El amor, ese jarabe ámbar
que se suministra a grandes o pequeñas cucharadas según el empeño
de cada uno, sigue siendo un enigma trascendental. Mientras escribo
esto, frente a la ventana de mi estudio, en el edificio vecino, una
joven pareja de novios juega en el balcón a tirar dardos a una
diana. Los conozco de vista: van todos los días a la piscina de la
urbanización y siguen la rutinaria ceremonia de sentarse en el borde
a dorar sus rotundos lomos de obesidad croquetera. Ella tiene gafas y
se recoge la cola en una desarbolada mata; él parece un atlante al
lado de ella, con la espalda de mamut llena de granos. El muchacho le
indica con algo de suficiencia cómo tirar los dardos. Ella lo imita
sin éxito. Dos rondas y se van a la cocina. Los observo, como todas
las noches, poner la sartén y derramar en su interior algún
alimento congelado que dorarán a paletadas de aceite recocido. Se
aman, no lo dudo, pero el aburrimiento o la obesidad mórbida acabará
por devorarlos. Pura fritanga.
Prefiero el amor airoso y
bien contado del socorrista Lucho, un argentino del que ya hablé el
año pasado en estos lances de realidad. Natural de Mercedes (70.000
almas y la segunda ciudad de La Argentina que más toma, según
las últimas estadísticas), Luciano Romano es un contador de
historias bárbaro, un hombre que tiene tatuado el número diez en el
brazo derecho para celebrar hasta el día que se muera al Pelusa. Se
vino a España para trabajar de guardavidas
(observen que el vocablo ibérico para este oficio, socorrista,
contiene el asomo de la tragedia); antes de marchar, se dedicó a
hacer turismo por Europa, según él mismo, futbolístico:
“Che, viejo, no me gustó Venesia
porque no había una jodida portería en toda la siudad;
cuando me senté en Nápoles en el banquiyo
donde se sentó el Rey, yoré,
viejo”. Hiperbólico en sus narraciones también lo es en su
bondad. A veces desgrana la margarita del deseo y me recrea una
porción de sus días pasados. Una vez amó a una tanguera famosa. La
siguió por todo el país: teatros, salas de concierto, jardines
nocturnos. Ella, en la oscuridad horadada por el foco, siempre decía
lo mismo ante las cientos de cabezas entre las que se encontraba la
de Lucho enamorado: “Para ti, mi amor”. Así le dedicaba tangos
que hablaban del futuro juntos y de un barco que llegaba a un puerto.

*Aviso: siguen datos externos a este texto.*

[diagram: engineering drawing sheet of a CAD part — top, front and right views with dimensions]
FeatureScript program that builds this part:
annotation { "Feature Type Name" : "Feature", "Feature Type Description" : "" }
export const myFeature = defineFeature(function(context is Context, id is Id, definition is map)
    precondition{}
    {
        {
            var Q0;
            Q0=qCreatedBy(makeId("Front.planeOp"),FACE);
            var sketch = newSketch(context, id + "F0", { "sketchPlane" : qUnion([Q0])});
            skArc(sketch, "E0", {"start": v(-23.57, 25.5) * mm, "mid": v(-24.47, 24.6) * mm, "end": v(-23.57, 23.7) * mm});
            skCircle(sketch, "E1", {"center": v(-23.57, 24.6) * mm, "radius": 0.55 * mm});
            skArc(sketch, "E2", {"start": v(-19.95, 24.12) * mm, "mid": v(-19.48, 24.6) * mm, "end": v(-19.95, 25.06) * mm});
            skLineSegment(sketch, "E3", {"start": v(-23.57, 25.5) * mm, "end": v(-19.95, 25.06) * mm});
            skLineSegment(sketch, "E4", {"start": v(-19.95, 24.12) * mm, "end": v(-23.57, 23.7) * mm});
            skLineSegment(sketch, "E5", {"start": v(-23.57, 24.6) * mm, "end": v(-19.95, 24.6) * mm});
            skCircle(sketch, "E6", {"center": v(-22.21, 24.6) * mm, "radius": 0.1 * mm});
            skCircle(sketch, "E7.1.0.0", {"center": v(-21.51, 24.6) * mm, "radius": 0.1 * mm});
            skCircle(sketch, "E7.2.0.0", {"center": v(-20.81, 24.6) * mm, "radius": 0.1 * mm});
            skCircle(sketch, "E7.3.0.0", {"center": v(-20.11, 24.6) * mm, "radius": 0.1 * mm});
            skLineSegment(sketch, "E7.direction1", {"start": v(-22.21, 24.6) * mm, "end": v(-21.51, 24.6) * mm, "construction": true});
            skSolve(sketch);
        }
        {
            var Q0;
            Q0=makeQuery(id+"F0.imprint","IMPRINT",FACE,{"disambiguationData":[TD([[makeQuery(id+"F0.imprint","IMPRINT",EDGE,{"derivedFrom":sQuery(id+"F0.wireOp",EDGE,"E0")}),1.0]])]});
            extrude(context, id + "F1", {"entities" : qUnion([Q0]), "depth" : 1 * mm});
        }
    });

Según él, se trataba de una temática excesivamente esperanzadora
para el género. “Me cansé, Manolo. El día que volvimos a
Mersedes para que eya
actuara en el teatro de la ciudad, unos pibes me mandaron un mensaje
al teléfono diciendo que estaban tomando de lo lindo. Agarré y me
largué justo cuando eya
había dicho el para ti, mi amor.
Andate con la puta que te parió, vieja, pensé, y me fui con los
muchachos”.
Ya
ven, entre la anodina vida del matrimonio-fritanga del principio y el
repetitivo vaivén del amor entre la tanguera y el socorrista (él me
confesó que todo se quedaba siempre en “Para ti, mi amor”) no
hay más diferencia que la geográfica. El amor necesita de una
reinvención continua a base de cargas de dinamita ilusionantes. Ni
las croquetas ni las dianas son suficientes; tampoco lo es el tango
cargado de futuro. Inventen y hagan felices a sus amores.